De nombreux pays ont déjà mis en place des solutions d’e-ID. Ces logins reconnus et contrôlés par l’Etat permettent de gérer les transactions commerciales et les formalités administratives sur Internet. Il en résulte, pour les économies concernées, des gains de productivité considérables. Or en Suisse, ce potentiel est inexploité. La Suisse ne dispose pas encore d’un login reconnu par l’Etat et utilisé sur l’ensemble du territoire, de sorte que son retard s’accroît sur le terrain de la numérisation. La mise en place d’une solution d’e-ID nationale comblerait une lacune importante en ce qui concerne les transactions commerciales et les formalités administratives. La LSIE répond donc à un besoin en créant la base juridique d’une e-ID harmonisée à l’échelon national – une étape clé vers la Suisse numérique.

La LSIE: un texte équilibré qui renforcera la place économique suisse

Le 1er juin 2018, à l’issue d’un examen approfondi, le Conseil fédéral a publié le message relatif à la LSIE. Cette dernière a ensuite été débattue devant les Chambres fédérales. Il en est résulté un texte équilibré, qui a été adopté à une nette majorité par le Conseil national et le Conseil des Etats lors de la session d’automne 2019. Un référendum ayant été lancé contre ce projet, les électrices et les électeurs suisses sont appelés à se prononcer sur la LSIE le 7 mars 2021.

La LSIE crée une base novatrice pour une e-ID suisse sûre et reconnue par l’Etat, qui renforcera durablement la place économique suisse et sa capacité d’innovation: c’est une opinion partagée non seulement par l’Association suisse des banquiers (ASB) et les milieux économiques, mais aussi par le Conseil fédéral, le Parlement, les cantons, les villes, les communes ainsi que d’autres organisations.
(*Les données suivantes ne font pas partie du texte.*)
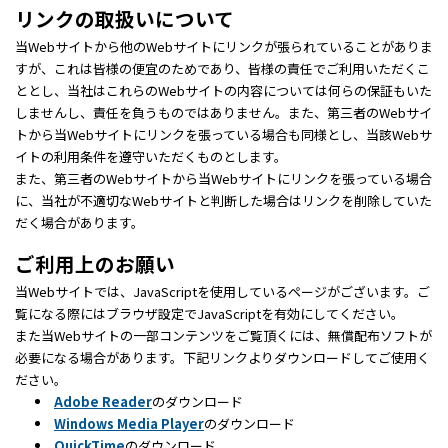
リンクの取扱いについて
当Webサイトから他のWebサイトにリンクが張られていることがありま
すが、これは皆様の便宜のためであり、皆様の責任でご利用いただくこ
ととし、当社はこれらのWebサイトの内容については何らの保証もいた
しませんし、責任を負うものではありません。また、第三者のWebサイ
トから当Webサイトにリンクを張っている場合も同様とし、当該Webサ
イトの利用条件を遵守いただくものとします。
また、第三者のWebサイトから当Webサイトにリンクを張っている場合
に、当社が不適切なWebサイトと判断した場合はリンクを削除していた
だく場合があります。
ご利用上のお願い
当Webサイトでは、JavaScriptを使用しているページがございます。ご
覧になる際にはブラウザ設定でJavaScriptを有効にしてください。
また当Webサイトの一部コンテンツをご覧頂くには、無償配布ソフトが
必要になる場合があります。下記リンクよりダウンロードしてご使用く
ださい。
Adobe Reader
のダウンロード
Windows Media Player
のダウンロード
QuickTime
のダウンロード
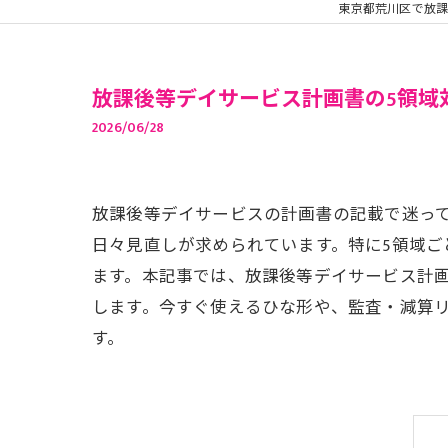
東京都荒川区で放
放課後等デイサービス計画書の5領域
2026/06/28
放課後等デイサービスの計画書の記載で迷っ
日々見直しが求められています。特に5領域
ます。本記事では、放課後等デイサービス計
します。今すぐ使えるひな形や、監査・減算
す。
La position de l’Association suisse des banquiers

  • L’Association suisse des banquiers soutient la LSIE adoptée par le Conseil fédéral et le Parlement. En créant le cadre juridique requis pour une e-ID sûre et reconnue par l’Etat, cette loi permet à la Suisse de poursuivre dans la voie de la numérisation. Cela renforce durablement la place économique suisse.
  • L’Association suisse des banquiers salue le partage des tâches entre l’Etat et le secteur privé tel que défini dans la loi. C’est la meilleure solution pour atteindre les trois principaux objectifs visés, à savoir la sécurité, la protection des données et une diffusion rapide de l’e-ID.
  • L’implication du secteur privé est essentielle pour que l’e-ID soit un succès. Les entreprises disposent du savoir-faire technologique, des applications et de la proximité avec les utilisatrices et les utilisateurs qui sont nécessaires pour assurer une diffusion rapide de l’e-ID sur l’ensemble du territoire suisse – d’où l’attrait économique de celle-ci. Parce qu’elles sont en contact quotidien avec leurs clients et leurs partenaires commerciaux, elles promeuvent un usage simple et sûr de l’e-ID et contribuent ainsi à son succès. Or ce succès est impératif, dans l’intérêt de la numérisation de l’économie et donc de la compétitivité du pays.
  • La sécurité des données est assurée par l’Etat. La loi prévoit que tout fournisseur d’identité (Identity Provider, IdP) qui souhaite établir des e-ID doit obtenir une certification à cet effet, délivrée par un organisme de reconnaissance officiel. Les IdP sont soumis à la surveillance de la Commission fédérale des e-ID (EIDCOM). Enfin, dans le domaine de l’e-ID, des dispositions plus strictes que celles de la loi sur la protection des données assurent une très bonne protection aux citoyennes et aux citoyens. En particulier, il est interdit de communiquer les données à des tiers ou de les utiliser à des fins commerciales.